The next morning, the scolding of a catbird shocks the silence, but he/she finally moves on. Our neighbor, several hundred feet away, clears his throat and we realize that even the quiet conversation we are having on the back deck can be overheard by neighbors on both sides even though we can’t see them or their houses. I hear individual water drops hit the ground as they fall from the trees in the woods. The sound barrier is broken by the stillness. Here, a car can move by from time to time—always loudly—but the stillness persistently returns. It refuses to be drowned out.

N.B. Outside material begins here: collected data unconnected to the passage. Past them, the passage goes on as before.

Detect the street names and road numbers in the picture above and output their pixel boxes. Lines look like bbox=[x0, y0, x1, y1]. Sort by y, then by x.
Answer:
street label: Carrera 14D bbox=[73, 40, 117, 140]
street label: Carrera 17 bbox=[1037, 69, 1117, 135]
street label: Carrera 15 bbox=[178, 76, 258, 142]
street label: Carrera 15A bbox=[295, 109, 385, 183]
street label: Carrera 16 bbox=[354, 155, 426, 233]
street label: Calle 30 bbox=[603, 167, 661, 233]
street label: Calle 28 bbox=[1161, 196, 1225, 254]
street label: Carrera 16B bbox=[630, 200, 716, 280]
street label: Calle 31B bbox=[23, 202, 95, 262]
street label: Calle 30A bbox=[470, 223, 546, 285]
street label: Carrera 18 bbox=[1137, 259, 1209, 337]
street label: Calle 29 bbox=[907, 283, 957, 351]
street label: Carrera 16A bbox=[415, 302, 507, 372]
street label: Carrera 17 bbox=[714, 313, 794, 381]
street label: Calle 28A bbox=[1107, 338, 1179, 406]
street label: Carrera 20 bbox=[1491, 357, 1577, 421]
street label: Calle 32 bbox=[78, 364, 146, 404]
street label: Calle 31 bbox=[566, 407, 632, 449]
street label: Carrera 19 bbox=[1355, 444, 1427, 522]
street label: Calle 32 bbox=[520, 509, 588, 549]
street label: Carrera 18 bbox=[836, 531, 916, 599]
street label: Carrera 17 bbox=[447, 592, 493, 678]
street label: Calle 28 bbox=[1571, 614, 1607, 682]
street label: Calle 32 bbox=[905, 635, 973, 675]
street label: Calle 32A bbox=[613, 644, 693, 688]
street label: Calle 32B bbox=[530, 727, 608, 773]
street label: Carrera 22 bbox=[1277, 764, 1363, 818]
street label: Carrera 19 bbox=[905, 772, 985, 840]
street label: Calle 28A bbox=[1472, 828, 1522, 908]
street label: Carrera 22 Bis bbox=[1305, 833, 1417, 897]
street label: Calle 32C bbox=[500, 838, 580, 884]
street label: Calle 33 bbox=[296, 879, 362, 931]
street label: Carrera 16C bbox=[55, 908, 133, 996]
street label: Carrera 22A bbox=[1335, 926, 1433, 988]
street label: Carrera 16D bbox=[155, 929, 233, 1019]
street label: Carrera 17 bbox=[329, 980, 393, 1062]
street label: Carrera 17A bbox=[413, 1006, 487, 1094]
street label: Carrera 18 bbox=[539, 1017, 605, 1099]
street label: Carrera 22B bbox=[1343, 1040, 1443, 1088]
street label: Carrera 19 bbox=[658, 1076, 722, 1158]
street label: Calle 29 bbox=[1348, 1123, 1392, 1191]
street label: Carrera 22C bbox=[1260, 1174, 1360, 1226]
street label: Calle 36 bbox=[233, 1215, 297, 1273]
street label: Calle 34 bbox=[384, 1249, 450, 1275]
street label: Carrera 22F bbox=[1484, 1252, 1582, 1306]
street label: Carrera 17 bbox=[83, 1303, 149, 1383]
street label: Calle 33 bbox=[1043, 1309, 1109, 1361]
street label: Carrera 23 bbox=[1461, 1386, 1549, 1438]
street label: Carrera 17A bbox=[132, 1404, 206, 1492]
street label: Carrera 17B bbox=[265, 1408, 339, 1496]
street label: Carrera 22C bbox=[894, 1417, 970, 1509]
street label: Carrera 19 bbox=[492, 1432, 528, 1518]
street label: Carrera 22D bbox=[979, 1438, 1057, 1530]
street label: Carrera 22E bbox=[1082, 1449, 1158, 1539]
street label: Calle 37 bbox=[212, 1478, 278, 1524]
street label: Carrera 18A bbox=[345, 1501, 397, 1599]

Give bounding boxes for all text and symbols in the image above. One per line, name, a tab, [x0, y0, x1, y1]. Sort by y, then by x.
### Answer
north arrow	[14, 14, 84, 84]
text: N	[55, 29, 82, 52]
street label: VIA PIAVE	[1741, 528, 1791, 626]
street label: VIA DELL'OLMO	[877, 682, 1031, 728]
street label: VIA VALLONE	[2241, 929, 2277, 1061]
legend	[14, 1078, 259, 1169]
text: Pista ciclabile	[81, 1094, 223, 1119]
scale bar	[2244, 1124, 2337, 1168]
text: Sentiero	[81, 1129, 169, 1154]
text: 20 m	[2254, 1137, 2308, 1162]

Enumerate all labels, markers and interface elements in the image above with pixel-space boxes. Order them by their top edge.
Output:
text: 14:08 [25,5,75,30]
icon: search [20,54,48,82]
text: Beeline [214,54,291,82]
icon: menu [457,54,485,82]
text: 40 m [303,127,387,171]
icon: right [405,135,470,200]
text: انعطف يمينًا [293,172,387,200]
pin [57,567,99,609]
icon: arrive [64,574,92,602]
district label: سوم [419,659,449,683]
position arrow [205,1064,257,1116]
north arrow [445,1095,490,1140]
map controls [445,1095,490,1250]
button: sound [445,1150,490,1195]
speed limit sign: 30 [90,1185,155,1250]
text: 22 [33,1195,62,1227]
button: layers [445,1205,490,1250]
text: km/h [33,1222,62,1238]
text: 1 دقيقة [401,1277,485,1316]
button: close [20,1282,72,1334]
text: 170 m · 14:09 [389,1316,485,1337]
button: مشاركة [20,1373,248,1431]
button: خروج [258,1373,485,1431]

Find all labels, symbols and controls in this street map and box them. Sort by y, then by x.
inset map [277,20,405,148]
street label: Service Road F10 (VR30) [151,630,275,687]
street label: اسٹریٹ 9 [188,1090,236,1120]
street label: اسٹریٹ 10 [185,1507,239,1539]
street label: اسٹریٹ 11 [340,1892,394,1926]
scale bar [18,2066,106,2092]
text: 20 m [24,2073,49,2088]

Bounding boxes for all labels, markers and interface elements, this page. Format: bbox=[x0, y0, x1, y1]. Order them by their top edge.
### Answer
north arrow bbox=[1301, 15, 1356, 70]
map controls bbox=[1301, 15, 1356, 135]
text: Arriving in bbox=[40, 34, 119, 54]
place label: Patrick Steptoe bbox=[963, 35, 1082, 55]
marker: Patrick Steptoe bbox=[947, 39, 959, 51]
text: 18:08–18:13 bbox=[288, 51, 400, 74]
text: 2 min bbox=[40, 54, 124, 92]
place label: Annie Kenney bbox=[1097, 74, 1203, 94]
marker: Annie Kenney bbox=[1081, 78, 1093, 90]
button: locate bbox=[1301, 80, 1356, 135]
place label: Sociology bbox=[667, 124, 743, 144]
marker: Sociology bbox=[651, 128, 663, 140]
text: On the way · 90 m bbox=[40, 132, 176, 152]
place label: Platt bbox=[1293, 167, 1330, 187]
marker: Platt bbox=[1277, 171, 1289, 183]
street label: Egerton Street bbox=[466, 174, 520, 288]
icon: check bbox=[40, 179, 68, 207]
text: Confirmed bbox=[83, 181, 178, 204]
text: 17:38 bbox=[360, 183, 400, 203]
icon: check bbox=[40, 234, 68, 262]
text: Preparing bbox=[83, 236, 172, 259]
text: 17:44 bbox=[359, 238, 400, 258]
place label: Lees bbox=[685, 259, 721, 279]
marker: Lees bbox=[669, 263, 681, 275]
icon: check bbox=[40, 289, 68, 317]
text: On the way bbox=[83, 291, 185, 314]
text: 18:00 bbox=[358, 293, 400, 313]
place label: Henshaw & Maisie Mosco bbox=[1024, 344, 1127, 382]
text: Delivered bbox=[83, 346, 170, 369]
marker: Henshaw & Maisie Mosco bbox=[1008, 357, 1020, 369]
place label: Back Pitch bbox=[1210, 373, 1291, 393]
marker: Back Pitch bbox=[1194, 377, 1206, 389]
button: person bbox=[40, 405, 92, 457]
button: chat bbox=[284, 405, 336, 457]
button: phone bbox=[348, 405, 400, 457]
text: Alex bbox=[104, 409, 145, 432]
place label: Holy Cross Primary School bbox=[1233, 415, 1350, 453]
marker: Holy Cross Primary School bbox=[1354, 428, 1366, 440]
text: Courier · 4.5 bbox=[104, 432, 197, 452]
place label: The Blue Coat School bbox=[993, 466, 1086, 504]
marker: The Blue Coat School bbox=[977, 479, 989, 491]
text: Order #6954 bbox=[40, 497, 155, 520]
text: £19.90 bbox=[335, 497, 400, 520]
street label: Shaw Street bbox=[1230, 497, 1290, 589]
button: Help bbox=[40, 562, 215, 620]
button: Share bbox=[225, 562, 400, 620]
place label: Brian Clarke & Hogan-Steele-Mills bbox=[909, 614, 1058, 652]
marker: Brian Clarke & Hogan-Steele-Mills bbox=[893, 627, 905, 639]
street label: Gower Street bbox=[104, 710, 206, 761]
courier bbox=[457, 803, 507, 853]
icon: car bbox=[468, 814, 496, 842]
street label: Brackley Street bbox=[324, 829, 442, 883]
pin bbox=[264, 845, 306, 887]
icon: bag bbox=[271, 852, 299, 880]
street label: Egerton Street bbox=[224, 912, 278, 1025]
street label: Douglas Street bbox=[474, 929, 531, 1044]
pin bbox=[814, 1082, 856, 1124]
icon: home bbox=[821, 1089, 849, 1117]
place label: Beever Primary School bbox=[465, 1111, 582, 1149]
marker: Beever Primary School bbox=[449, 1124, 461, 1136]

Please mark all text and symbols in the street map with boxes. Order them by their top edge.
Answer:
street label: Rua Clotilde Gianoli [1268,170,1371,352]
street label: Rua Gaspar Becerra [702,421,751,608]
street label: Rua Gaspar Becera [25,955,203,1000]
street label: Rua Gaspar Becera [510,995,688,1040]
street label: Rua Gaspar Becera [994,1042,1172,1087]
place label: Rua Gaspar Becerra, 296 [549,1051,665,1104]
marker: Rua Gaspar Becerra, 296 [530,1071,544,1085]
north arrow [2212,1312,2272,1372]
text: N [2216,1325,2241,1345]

I believe that God hears us all the time. Our busyness can never drub out the thoughts of our hearts from him. But here, it is impossible for me not to hear myself. Our culture does not deal well with silence—though if we really noticed we are probably gasping for it constantly like a breath of fresh, unpolluted air. We are probably afraid of overhearing ourselves and what it reveals about us.
There is a particular bird that sings in the early morning or late at night. Its call is a clear, multi-toned musical call every minute or so. Sometimes there are two of them involved in beautiful and casual conversation back and forth. Patient in listening and not afraid to speak in each one’s turn. When I hear them I am immediately caught up in attentively eavesdropping. There’s something so attractive about the way they speak or even talk to themselves. Is this the way we are to speak with God?
I listen in on my conversations to myself, to the Lord, to Debbie. The unhurried and fewer words make each one weightier. I am thirsty for this. I find myself praying for all sorts of things that I do not regularly pray for at home. I could claim that there is nothing else to do—but actually it’s more that the silence births the words.
The challenge that I have with my prayers often has more to do with trying to turn them on and off in the busyness of life. At the cabin, our lives are less complicated and prayer simply happens. I yearn for a heart where conversation with the Lord takes priority over the to-do list. I have always valued productive labor, and it encourages trust and success in our world, but underneath it all, conversation—relationship—with God and others demands unhurried time, stillness, silence. When things are finally quiet, that’s when I can hear, and know that I am also heard.